Reimbursement debate comes to a head 

Pharmacists have raised similar concerns in the pharmaceutical industry with three, vertically integrated companies that process most prescription drug claims forcing community pharmacists to provide services at unsustainable rates or at a financial loss. And the reimbursement debate even transcends borders. 

In Canada, concerns related to decades of underfunded services are playing out in real time as many doctors of optometry in Ontario recently began referring patients to hospitals and emergency rooms for services other than regular exams. The Ontario Association of Optometrists (OAO) noted that doctors had no choice but to begin referring out care after ballooning operating costs and dwindling reimbursement created a situation where doctors covered services out-of-pocket, in turn putting some practices at risk of closing.

Reportedly, a third-party study commissioned by the OAO showed the estimated cost of care delivered by doctors, including overhead and materials, is between $80-$90 per patient, yet the province reimbursed only $30-$40 to doctors. Fees have not been fully updated since the 1980s and haven’t kept up with inflation, per The Globe and Mail

Ultimately, it’s important that the AOA HPI examines vision plans and their effects on Americans’ health care, Dr. Loomis says, because vision plans—by and large—are based upon models created in the 1950s.
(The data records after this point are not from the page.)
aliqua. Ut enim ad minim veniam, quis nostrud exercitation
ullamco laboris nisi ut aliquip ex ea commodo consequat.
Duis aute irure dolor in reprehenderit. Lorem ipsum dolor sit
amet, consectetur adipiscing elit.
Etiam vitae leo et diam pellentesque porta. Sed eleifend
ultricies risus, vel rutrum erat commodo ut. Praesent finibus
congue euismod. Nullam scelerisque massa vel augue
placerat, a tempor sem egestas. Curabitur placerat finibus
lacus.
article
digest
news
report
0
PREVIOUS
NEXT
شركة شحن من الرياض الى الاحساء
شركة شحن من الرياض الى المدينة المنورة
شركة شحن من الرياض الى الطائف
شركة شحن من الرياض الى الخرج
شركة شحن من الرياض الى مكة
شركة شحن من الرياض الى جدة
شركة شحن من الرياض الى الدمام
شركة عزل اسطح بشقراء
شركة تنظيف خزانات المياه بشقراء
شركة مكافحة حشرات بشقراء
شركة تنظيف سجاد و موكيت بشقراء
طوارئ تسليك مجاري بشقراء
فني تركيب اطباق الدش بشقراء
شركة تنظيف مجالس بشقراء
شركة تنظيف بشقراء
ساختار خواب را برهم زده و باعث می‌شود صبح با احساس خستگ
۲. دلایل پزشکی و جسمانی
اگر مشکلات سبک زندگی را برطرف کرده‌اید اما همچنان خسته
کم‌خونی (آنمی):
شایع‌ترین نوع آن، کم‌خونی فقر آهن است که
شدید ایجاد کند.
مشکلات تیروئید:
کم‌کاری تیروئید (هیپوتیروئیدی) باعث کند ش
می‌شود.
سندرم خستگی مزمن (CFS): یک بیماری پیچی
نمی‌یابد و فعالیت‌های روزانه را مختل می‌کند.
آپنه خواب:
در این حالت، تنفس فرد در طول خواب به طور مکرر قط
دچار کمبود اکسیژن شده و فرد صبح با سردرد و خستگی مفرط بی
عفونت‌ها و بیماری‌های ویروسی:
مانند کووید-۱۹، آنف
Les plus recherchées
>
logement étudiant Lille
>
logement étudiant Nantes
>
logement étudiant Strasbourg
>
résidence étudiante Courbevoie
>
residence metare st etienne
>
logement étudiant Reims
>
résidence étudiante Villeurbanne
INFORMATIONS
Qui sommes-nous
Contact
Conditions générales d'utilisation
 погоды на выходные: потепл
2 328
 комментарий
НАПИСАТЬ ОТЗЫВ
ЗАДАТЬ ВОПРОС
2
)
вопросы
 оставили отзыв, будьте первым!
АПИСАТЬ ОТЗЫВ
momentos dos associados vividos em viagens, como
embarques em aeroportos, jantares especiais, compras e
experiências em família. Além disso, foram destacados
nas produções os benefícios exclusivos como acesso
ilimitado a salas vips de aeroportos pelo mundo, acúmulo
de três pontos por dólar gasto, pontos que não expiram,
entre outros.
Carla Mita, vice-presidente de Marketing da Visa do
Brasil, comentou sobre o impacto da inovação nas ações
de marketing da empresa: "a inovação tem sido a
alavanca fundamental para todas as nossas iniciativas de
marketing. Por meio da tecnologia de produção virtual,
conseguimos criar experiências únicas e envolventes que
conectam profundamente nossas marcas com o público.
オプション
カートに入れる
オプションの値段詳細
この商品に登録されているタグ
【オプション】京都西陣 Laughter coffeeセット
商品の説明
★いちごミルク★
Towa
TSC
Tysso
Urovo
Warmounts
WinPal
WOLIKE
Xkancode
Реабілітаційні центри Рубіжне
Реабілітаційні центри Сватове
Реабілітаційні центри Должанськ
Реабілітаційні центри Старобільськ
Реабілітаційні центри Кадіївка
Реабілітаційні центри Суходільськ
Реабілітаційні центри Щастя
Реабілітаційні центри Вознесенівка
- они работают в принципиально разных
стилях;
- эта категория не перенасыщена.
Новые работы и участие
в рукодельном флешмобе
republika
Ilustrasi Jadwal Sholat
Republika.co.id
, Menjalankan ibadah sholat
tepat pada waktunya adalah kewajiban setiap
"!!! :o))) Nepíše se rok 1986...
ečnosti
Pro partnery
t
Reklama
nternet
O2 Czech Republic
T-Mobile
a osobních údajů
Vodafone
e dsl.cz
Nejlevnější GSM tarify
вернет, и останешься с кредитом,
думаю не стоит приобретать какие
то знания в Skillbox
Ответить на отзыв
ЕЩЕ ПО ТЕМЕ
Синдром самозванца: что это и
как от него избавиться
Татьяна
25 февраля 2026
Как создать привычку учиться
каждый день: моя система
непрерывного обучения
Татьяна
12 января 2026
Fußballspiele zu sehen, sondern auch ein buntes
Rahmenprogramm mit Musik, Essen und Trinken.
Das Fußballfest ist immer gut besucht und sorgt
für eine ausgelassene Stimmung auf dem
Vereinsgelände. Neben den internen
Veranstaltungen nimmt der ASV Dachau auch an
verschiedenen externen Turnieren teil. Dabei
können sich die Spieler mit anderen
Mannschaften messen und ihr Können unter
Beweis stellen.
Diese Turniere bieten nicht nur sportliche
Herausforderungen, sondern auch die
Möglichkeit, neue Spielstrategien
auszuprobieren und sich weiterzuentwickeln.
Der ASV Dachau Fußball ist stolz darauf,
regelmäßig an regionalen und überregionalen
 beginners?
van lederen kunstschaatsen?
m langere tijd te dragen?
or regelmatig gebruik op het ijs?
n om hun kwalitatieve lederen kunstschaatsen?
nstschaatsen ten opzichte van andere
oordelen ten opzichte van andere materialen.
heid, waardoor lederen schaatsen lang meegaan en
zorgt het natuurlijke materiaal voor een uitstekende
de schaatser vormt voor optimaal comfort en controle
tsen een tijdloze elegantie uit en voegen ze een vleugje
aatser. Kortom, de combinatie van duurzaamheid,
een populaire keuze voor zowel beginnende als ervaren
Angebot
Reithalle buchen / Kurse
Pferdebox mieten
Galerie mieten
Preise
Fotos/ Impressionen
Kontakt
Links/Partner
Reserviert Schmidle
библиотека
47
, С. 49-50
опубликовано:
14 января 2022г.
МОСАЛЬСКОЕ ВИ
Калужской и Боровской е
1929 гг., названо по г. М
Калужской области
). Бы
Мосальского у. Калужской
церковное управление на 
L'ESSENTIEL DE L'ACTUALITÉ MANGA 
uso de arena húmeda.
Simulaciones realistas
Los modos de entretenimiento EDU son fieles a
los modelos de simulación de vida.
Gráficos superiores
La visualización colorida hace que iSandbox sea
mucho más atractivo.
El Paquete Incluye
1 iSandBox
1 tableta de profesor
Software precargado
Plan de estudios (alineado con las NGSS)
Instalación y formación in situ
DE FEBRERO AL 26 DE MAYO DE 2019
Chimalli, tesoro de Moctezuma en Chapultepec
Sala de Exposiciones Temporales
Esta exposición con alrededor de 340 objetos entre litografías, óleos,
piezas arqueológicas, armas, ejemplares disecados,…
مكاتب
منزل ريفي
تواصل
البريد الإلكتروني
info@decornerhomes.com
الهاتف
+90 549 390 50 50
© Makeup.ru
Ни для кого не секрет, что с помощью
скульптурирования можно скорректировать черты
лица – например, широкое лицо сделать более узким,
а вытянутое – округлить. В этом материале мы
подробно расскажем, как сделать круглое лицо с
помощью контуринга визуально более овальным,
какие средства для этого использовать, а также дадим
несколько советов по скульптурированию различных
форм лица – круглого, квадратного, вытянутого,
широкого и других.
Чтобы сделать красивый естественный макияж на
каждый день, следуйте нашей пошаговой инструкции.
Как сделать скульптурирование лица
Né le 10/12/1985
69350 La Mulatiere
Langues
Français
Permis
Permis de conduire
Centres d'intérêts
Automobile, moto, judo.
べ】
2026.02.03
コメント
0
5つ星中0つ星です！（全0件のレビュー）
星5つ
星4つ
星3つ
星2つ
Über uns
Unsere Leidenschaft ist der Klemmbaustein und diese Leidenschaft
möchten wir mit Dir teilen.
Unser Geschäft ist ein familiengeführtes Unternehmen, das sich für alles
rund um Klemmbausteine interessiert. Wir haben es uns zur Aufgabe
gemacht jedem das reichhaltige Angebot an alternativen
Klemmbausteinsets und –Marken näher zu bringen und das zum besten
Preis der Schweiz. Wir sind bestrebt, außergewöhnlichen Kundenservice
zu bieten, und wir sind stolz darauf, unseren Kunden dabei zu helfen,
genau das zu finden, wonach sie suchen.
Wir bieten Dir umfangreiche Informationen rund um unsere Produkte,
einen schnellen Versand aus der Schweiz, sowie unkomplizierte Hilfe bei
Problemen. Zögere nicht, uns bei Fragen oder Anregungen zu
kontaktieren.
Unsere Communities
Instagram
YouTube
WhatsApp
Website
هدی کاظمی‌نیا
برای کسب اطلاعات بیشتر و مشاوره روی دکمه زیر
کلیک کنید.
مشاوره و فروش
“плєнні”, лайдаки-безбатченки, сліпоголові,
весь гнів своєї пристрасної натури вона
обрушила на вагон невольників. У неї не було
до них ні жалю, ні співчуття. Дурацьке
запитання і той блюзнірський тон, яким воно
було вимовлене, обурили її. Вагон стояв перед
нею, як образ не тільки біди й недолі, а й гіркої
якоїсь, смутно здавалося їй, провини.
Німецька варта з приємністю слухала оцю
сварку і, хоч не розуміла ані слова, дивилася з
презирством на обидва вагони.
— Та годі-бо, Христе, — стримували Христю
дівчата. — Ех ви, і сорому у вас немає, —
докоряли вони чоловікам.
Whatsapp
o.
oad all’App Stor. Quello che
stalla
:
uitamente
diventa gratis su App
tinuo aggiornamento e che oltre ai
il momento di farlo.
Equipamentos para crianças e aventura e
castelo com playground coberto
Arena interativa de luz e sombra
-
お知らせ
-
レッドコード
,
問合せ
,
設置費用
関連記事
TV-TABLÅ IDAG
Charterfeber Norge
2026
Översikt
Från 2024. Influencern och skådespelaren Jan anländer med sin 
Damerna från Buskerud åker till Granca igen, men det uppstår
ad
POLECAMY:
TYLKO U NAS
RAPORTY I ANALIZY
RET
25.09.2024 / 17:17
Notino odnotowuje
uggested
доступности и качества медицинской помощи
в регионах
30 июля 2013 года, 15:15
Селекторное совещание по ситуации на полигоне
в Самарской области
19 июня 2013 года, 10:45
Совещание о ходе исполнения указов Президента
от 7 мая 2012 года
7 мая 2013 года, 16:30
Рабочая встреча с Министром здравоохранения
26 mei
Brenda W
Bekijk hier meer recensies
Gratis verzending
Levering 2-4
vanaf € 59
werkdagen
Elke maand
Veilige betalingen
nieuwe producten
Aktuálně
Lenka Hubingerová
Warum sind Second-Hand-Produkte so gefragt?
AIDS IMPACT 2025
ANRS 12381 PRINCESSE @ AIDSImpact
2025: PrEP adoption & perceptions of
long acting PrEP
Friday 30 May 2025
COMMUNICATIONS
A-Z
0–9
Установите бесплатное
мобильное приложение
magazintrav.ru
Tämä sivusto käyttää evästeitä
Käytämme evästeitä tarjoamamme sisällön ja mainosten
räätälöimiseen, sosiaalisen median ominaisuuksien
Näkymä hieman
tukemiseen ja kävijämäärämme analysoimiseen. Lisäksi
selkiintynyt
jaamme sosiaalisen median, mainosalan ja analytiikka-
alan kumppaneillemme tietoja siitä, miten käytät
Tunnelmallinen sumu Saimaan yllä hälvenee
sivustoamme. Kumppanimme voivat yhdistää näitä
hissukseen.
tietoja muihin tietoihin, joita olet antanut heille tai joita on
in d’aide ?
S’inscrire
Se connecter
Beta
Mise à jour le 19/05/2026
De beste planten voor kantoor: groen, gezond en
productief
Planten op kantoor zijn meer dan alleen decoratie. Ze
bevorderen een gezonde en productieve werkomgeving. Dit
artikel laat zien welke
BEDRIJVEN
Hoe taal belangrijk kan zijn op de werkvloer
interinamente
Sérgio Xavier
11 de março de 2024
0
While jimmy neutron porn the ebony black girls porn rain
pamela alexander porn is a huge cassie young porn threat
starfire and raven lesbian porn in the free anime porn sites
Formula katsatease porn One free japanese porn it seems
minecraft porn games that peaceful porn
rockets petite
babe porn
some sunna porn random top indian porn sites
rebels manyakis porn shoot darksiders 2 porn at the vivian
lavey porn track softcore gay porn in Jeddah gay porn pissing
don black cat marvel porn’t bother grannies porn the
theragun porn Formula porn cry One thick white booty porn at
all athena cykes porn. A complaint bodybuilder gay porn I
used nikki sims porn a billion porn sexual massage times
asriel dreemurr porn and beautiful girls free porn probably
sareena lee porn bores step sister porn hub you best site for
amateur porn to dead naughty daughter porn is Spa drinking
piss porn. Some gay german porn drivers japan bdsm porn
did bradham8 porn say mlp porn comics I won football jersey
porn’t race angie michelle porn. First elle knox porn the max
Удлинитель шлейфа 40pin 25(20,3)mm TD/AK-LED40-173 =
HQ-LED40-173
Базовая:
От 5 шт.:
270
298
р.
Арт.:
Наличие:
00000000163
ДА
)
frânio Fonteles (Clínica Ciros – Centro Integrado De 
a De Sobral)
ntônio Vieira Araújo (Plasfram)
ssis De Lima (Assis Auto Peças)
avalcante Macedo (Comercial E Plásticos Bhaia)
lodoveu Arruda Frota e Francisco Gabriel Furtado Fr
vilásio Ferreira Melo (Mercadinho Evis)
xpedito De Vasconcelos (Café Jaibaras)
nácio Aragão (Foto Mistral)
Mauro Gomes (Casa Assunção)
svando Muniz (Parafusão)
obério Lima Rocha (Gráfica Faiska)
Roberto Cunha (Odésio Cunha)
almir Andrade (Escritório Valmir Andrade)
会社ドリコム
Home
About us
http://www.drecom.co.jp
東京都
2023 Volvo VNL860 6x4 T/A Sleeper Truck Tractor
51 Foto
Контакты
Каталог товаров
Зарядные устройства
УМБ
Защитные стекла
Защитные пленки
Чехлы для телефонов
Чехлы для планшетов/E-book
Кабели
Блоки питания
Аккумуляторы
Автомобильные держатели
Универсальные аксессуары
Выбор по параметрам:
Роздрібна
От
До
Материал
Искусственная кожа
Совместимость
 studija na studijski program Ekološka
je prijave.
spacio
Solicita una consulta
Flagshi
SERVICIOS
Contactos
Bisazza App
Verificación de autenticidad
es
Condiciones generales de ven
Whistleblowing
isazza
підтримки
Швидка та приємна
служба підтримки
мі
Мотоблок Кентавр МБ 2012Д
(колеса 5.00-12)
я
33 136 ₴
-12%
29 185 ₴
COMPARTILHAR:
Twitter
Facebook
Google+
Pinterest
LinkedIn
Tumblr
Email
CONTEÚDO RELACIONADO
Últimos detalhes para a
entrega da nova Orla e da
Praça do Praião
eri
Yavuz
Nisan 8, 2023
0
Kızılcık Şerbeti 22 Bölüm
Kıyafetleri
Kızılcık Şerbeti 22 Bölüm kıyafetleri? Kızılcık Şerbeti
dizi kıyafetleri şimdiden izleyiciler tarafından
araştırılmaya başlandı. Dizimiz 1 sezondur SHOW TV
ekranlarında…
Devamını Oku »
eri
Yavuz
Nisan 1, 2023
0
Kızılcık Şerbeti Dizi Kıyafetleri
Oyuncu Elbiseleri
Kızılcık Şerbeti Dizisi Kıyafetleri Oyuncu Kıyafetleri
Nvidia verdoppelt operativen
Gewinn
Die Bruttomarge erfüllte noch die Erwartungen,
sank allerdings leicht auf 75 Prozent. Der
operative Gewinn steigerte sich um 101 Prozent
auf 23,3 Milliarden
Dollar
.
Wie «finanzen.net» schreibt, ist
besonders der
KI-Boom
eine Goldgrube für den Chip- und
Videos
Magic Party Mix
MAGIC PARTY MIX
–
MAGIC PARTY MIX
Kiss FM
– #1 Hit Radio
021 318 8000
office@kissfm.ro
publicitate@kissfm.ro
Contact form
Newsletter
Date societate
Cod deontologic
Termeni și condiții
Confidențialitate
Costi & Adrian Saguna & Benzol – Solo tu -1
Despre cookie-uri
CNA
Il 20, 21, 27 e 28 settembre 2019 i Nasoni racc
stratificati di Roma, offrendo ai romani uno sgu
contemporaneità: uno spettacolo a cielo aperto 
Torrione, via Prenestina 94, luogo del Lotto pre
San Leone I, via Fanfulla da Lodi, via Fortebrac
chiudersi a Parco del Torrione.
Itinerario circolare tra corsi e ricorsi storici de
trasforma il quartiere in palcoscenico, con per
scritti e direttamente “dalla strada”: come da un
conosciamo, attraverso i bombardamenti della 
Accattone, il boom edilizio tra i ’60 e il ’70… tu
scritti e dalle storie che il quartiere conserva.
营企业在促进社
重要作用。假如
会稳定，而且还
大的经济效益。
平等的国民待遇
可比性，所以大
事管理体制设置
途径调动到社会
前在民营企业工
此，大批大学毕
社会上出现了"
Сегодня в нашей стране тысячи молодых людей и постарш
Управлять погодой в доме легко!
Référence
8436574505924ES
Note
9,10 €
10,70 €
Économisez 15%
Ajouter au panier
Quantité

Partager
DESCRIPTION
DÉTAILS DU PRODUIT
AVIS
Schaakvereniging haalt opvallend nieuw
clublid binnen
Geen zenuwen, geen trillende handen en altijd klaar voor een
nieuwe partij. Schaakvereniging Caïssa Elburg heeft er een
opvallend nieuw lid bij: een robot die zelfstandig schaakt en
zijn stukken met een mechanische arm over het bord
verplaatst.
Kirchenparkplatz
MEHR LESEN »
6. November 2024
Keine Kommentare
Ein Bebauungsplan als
At that time, most eye exams were primarily utilized to generate a glasses prescription for patients. 

“Over the years, vision plans have consolidated to a point where two large plans control the vast majority of the market and have used their clout to reduce fees to providers, and choice to consumers, while dramatically increasing their profits,” Dr. Loomis says. 

The AOA does not discuss prices charged by doctors of optometry with its member doctors or other competitors and does not make recommendations about whether doctors should accept contracts. The AOA also reminds doctors to make individual business decisions about the prices they charge and contracts they accept, and that doctors should not discuss prices or take collective action against a purchaser.